From inside each letter, each black word
comes a kind of flower mouthed out
of the dark throat, stirred
by need or truth or doubt,
all the fecund stuff inside us
that finds thought and voice
and sound. So these poems
break out of the loam
inside me, spill from dank dirt
flower, poison, weed--monkshood, houndstongue, ragwort.
Houndstongue
Cynoglossum officinale
So much unsaid or said without words, wind
in the branches hushing, but still we speak,
still each red tongue rages, so determined
to name each stamen, petal, leaf. The creek
gets called Vermillion or Stinking or Sweet,
a cloud is measured and pronounced cirrus,
Latin for curl of hair--each word conceit
for something else. So every tongue curls
around what's seen or smelled or heard like hair,
like houndstongue, like one vine's tendrils twisting
in circles and circles around another vine
climbing, climbing, until the two combine,
the tongue cleaving, unsure what its tasting,
wanting the wind to say wild grape or pear.
Cleave
It echoes among the first words, Adam, Eve,
the butchery of her birth, the rib cleaved
from the man's breast. Imagine the blood
trailing as it might on the sleeping Adam,
down his smooth belly onto his dull pud
and what he thinks when he wakes and stands
to face her, bone of his bone, flesh
of his flesh, name of his name. Woman,
he offers the air with a flourish
of fear or hope or love before he, the man,
cleaves to her, as in cling to, hold fast, abide.

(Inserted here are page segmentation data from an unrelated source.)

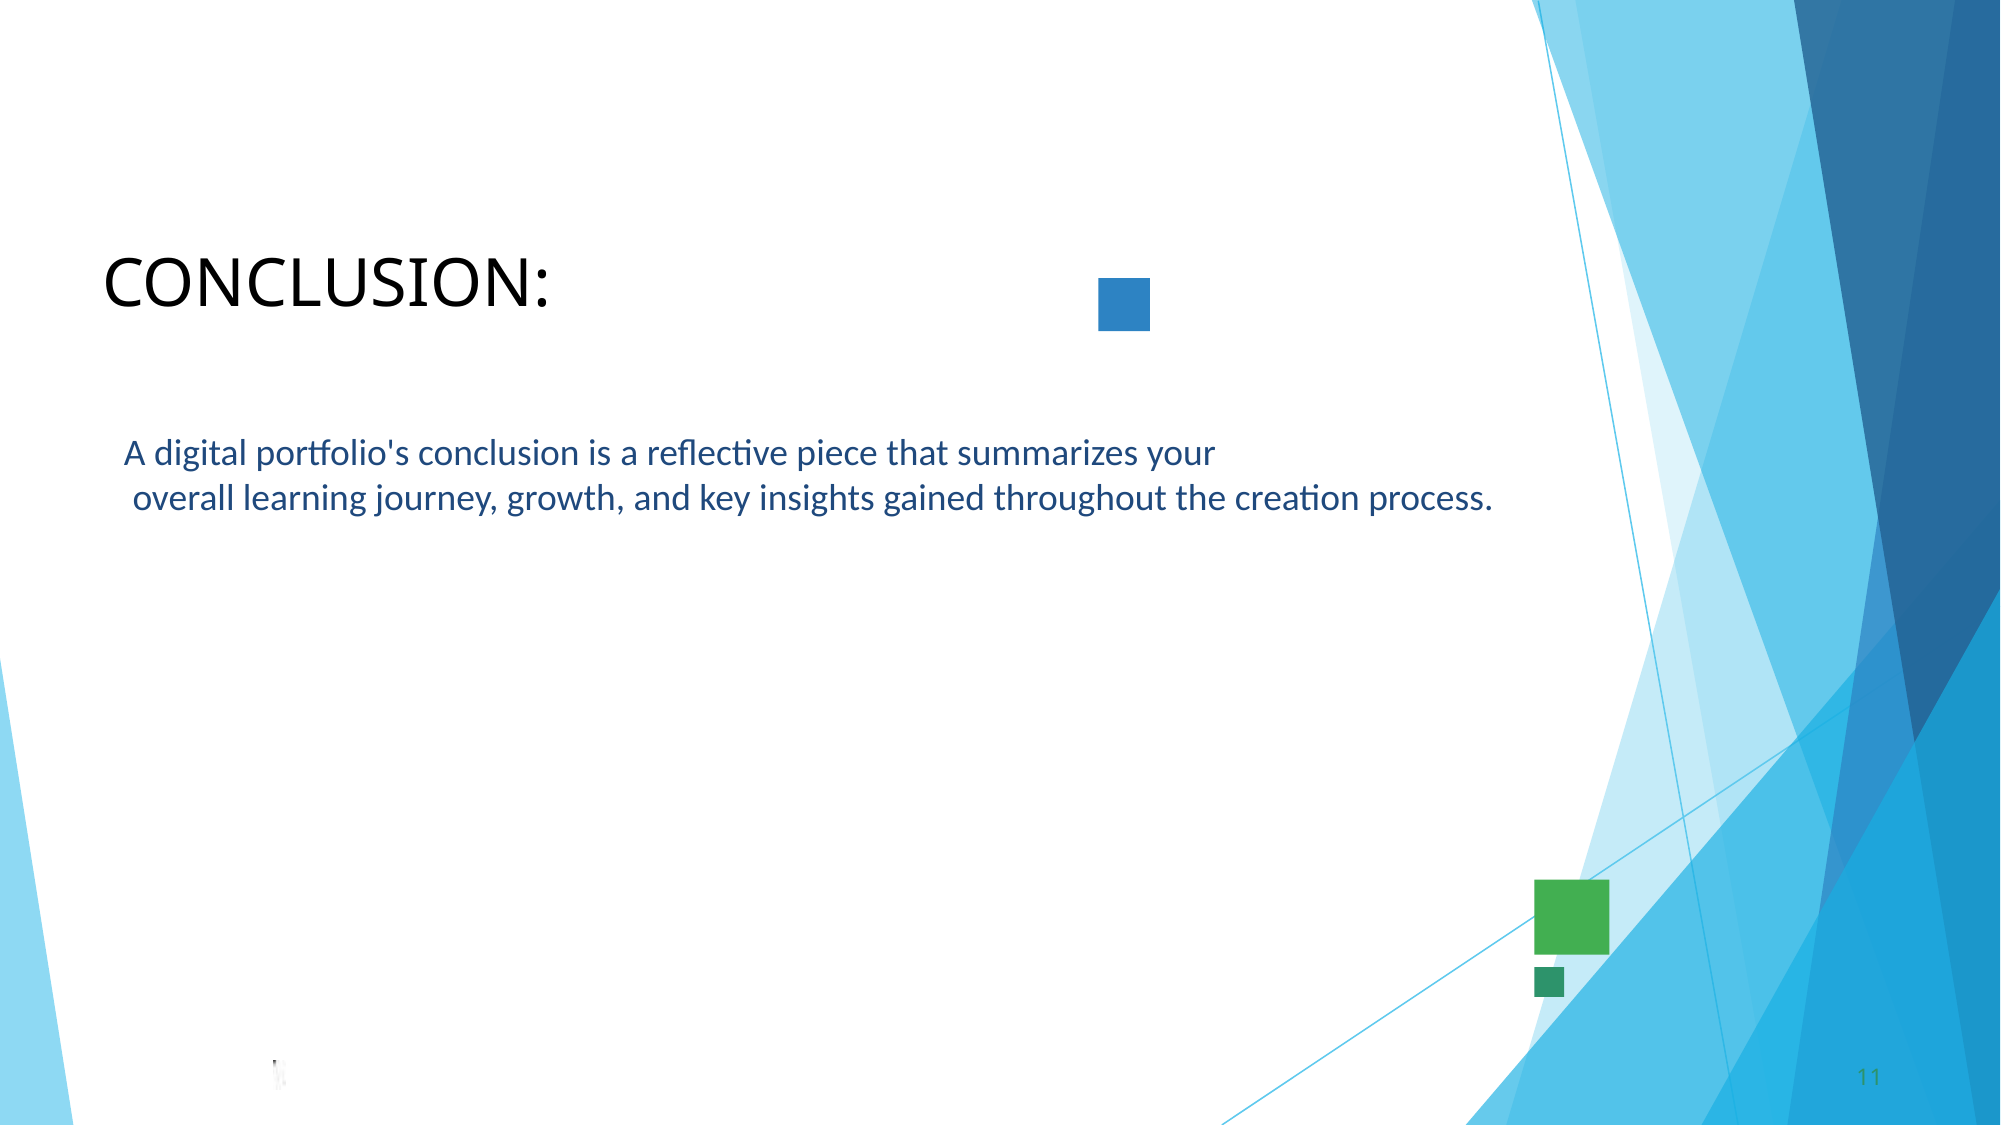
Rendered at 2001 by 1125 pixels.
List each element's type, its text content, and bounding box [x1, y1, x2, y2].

text_box [1534, 879, 1610, 955]
text_box [1534, 967, 1565, 997]
text_box 11 [1849, 1061, 1888, 1095]
picture [273, 1060, 287, 1091]
subtitle A digital portfolio's conclusion is a reflective piece that summarizes your overall learning journey, growth, and key insights gained throughout the creation process. [123, 383, 1674, 520]
title CONCLUSION: [99, 237, 1476, 428]
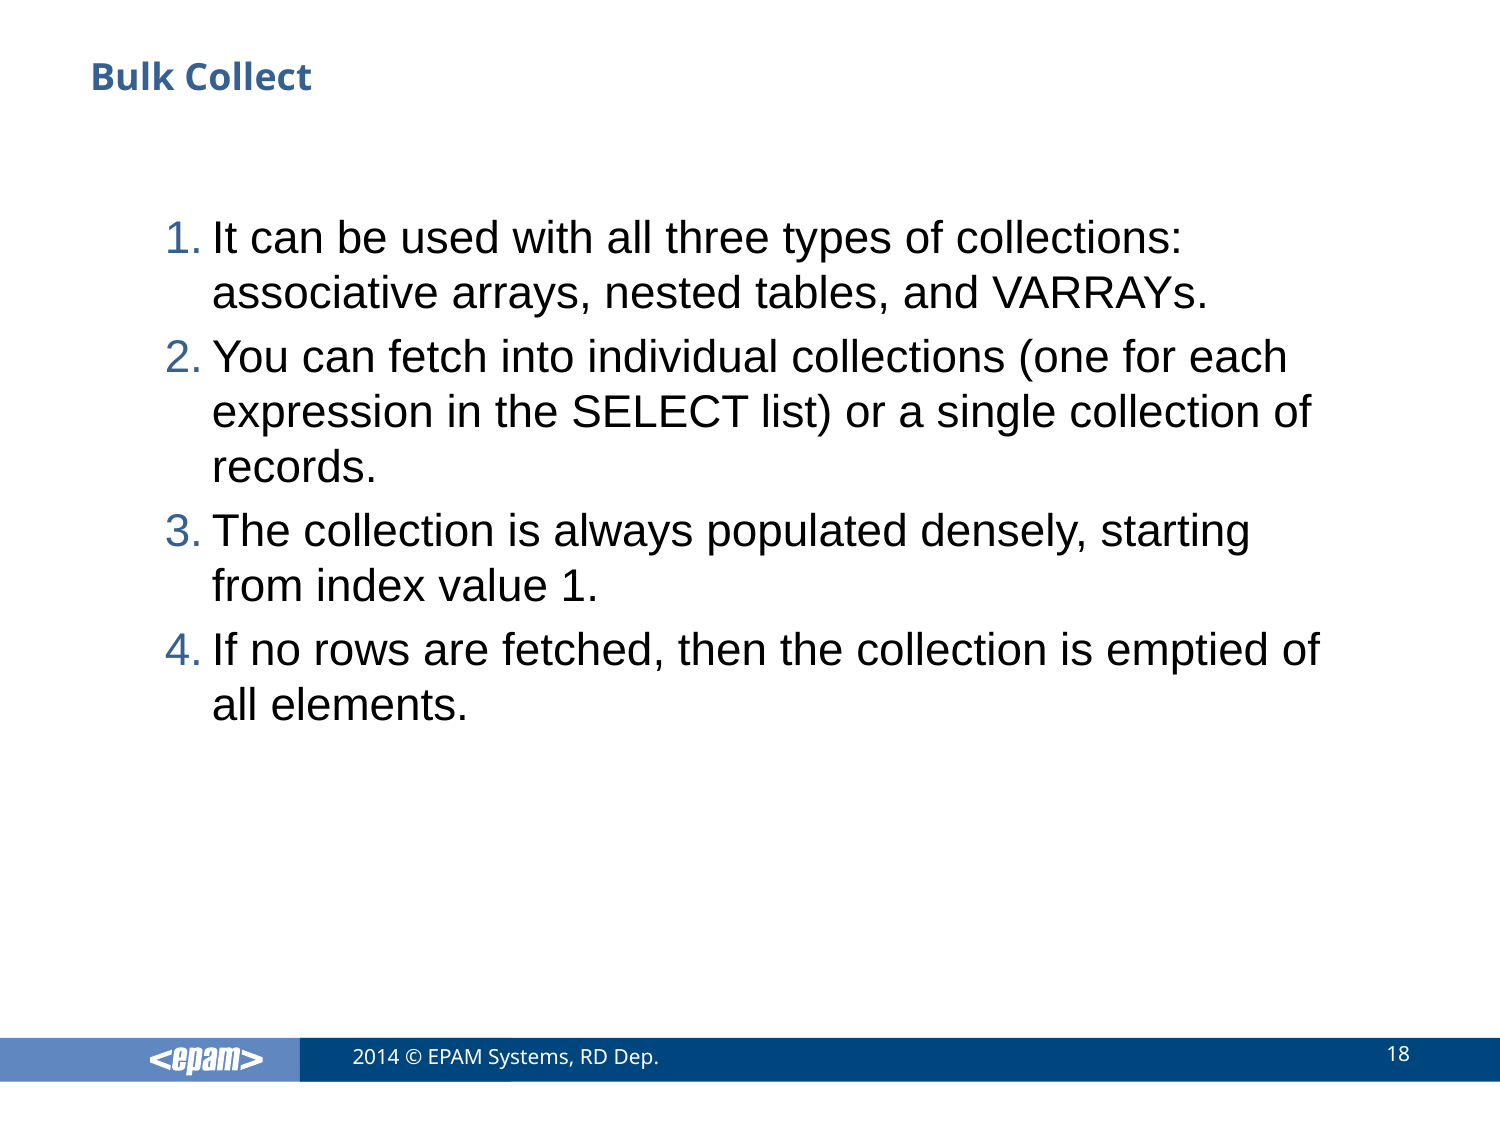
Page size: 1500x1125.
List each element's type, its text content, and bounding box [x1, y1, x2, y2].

footer 2014 © EPAM Systems, RD Dep. [337, 1028, 738, 1088]
title Bulk Collect [75, 45, 1425, 163]
list It can be used with all three types of collections: associative arrays, nested tables, and VARRAYs. You can fetch into individual collections (one for each expression in the SELECT list) or a single collection of records. The collection is always populated densely, starting from index value 1. If no rows are fetched, then the collection is emptied of all elements. [150, 200, 1350, 988]
slide_number 18 [1262, 1025, 1425, 1085]
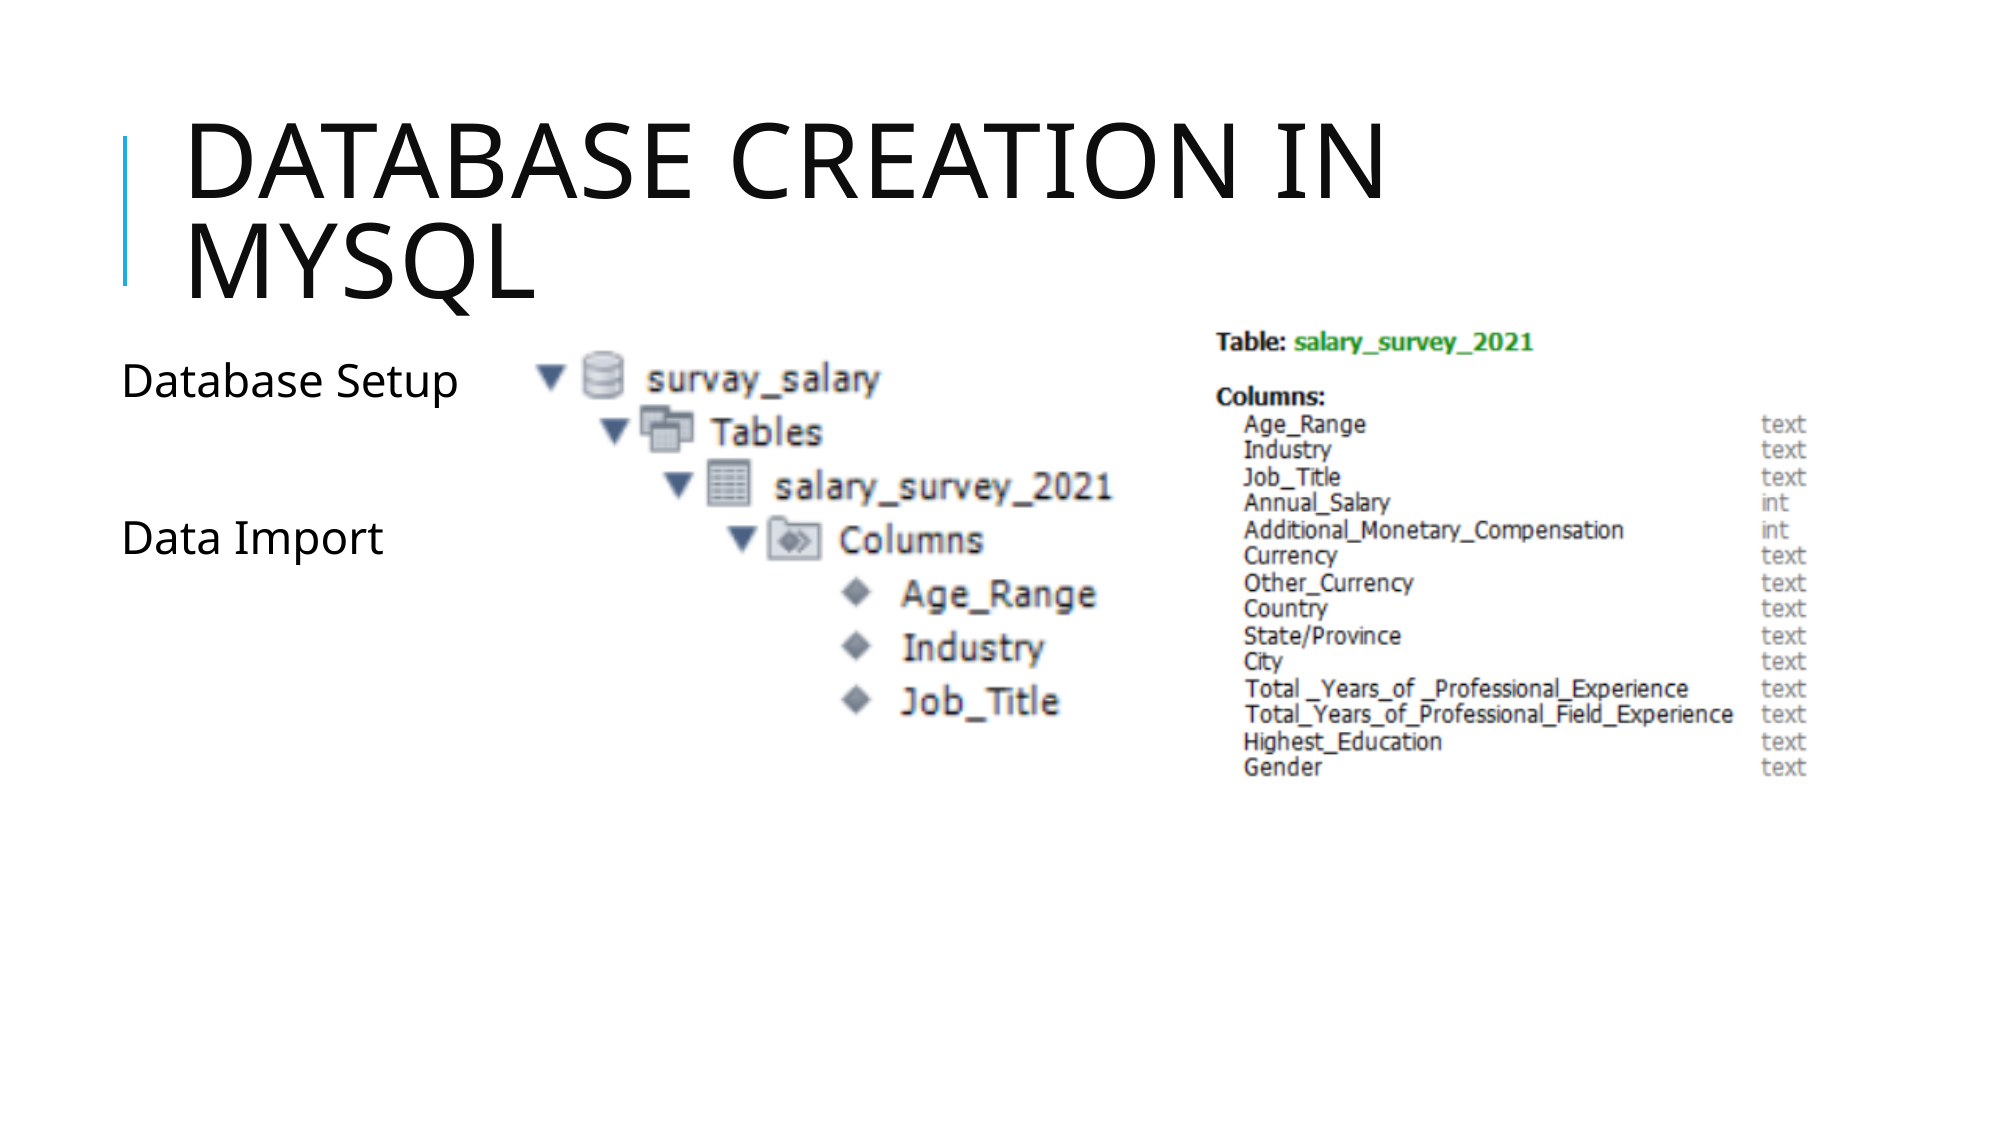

The word is split between splitting asunder
and holding like faith, it's me, you, caught under
God's cleaver, split, naked, clinging, trying to hide.
Mayapple (American Mandrake)
Podophyllum peltatum
She ate a poison apple, so begins
that familiar turn in fairytales, always
women, some hint of sex, a witch spins
the tale toward death or the sly serpent says
to eat the fruit. But apples aren't poison.
Mayapples spread along the forest floor,
a spring swell of green. Their root looks human--
that's the toxic part. The strange old folklore
of mandrakes has these human roots shrieking
when pulled from the earth. They kill with their hiss
or make the hearer deaf. Their folk medicine
cures venereal warts, herpes, syphilis--
Mandrake's poison kills another kind of poison
passed at night in hushed shrieks, bed boards creaking.